Postdoc Bernat Bardagil writes to share that he is now in Rio de Janeiro, taking part in the Viva Língua Viva language revitalization conference, organized by the Museu do Índio and UNESCO. Here is Bernat with two members of the Manoki community, Edivaldo Nãpuxi and Dario Kanuxi, in Rio:

Congrats to Zach O'Hagan, whose paper entitled The origin of purpose clause markers in Proto-Omagua-Kukama has been published in Journal of Historical Linguistics 9(2):282-312.
Congrats to Larry Hyman, whose paper Number and animacy in the Teke noun class system, co-authored with Florian Lionnet (PhD '16) & Christophère Ngolele is just out in African linguistics across disciplines: Selected papers from the 48th Annual Conference on African Linguistics. Read it here!
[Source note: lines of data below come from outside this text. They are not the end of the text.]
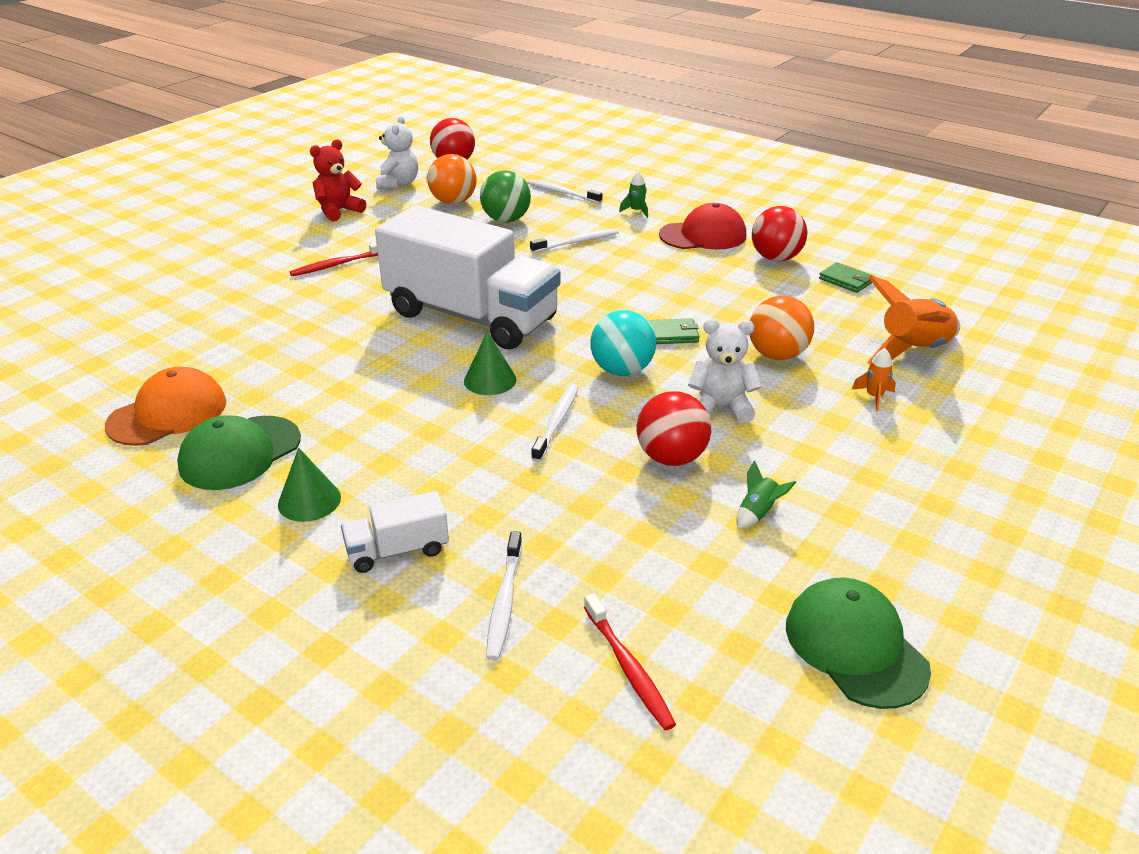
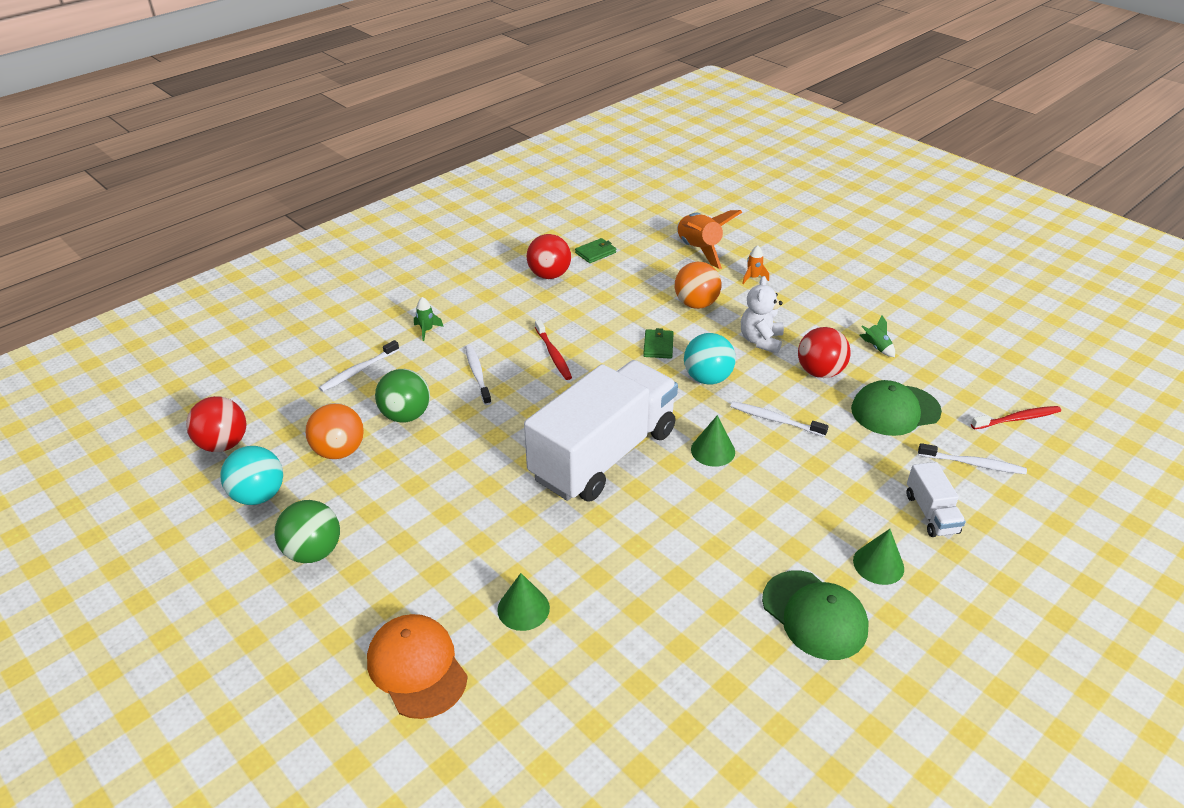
camera: 80 degrees left, 5 degrees up
(168, 414) = (749, 679): orange cap -> orange cap (417, 667)
(270, 297) = (523, 608): none -> green cone
(337, 265) = (462, 551): red toothbrush -> red toothbrush (553, 354)
(338, 211) = (313, 551): red teddy bear -> green ball
(398, 184) = (259, 495): white teddy bear -> turquoise ball
(703, 235) = (493, 302): red cap -> none
(855, 646) = (983, 337): green cap -> green cap (895, 410)

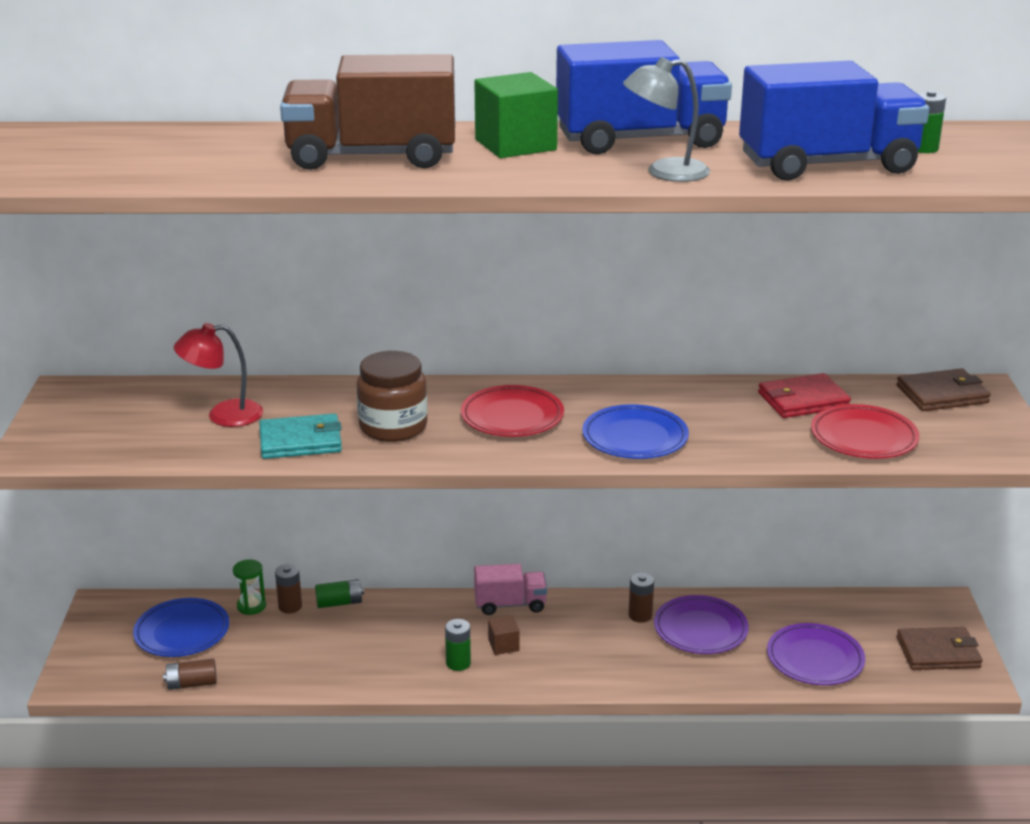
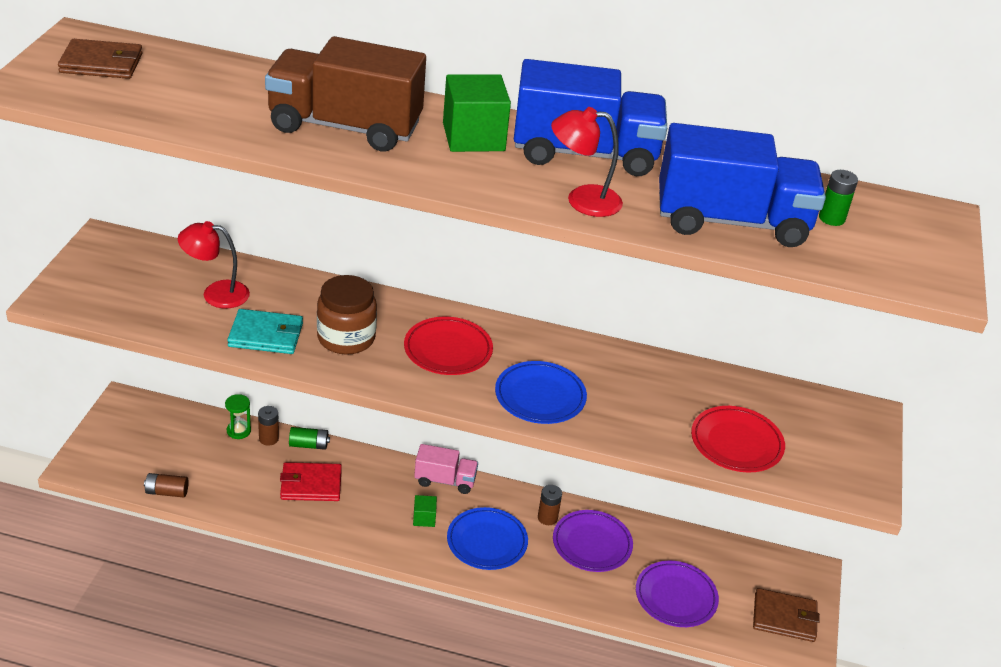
camera: 10 degrees right, 10 degrees up
(182, 632) = (176, 442): blue plate -> blue plate (487, 542)
(458, 663) = (381, 526): green battery -> none
(503, 645) = (424, 518): brown cube -> green cube
(665, 172) = (582, 200): grey lamp -> red lamp
(803, 400) = (704, 390): red wallet -> red wallet (311, 484)
(942, 394) = (830, 412): brown wallet -> brown wallet (101, 63)

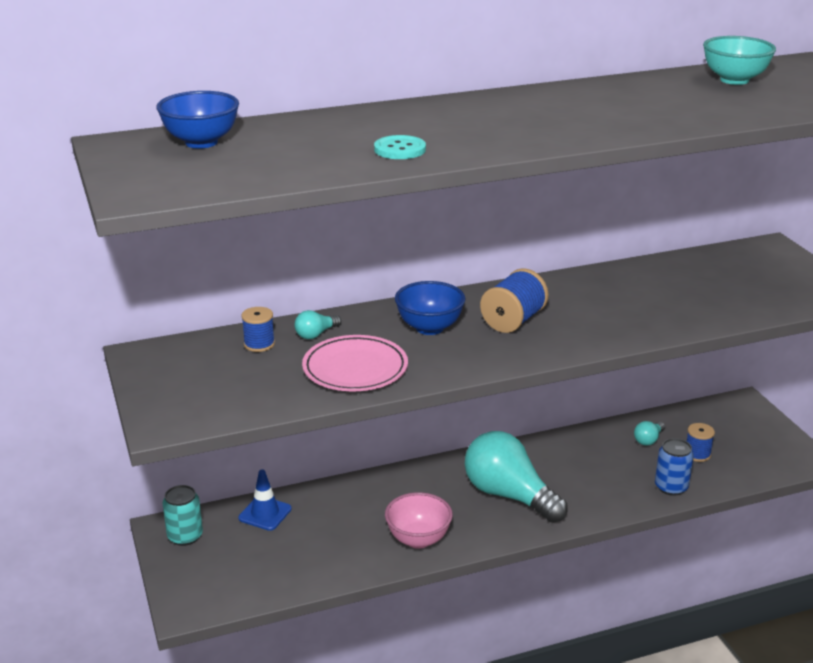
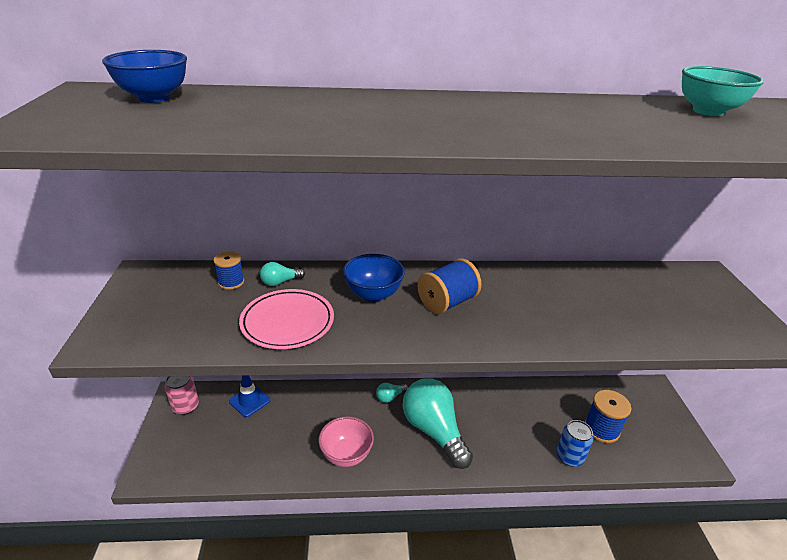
camera: 15 degrees right, 5 degrees up
(185, 536) = (185, 406): turquoise can -> pink can
(400, 149) = (318, 127): turquoise button -> none
(648, 440) = (564, 405): turquoise light bulb -> turquoise light bulb (390, 397)
(697, 454) = (601, 429): blue spool -> blue spool, size x1.60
Alumnus Len Talmy (Ph.D. 1972) writes to share that he is just back from a visit to Beihang University in Beijing, where he gave two talks on his book The Targeting System of Language (MIT Press, 2018) and was presented with translation copies of his 2-volume set Toward a Cognitive Semantics (MIT Press, 2000), recently translated into Chinese by Fuyin (Thomas) Li and published by Peking University Press.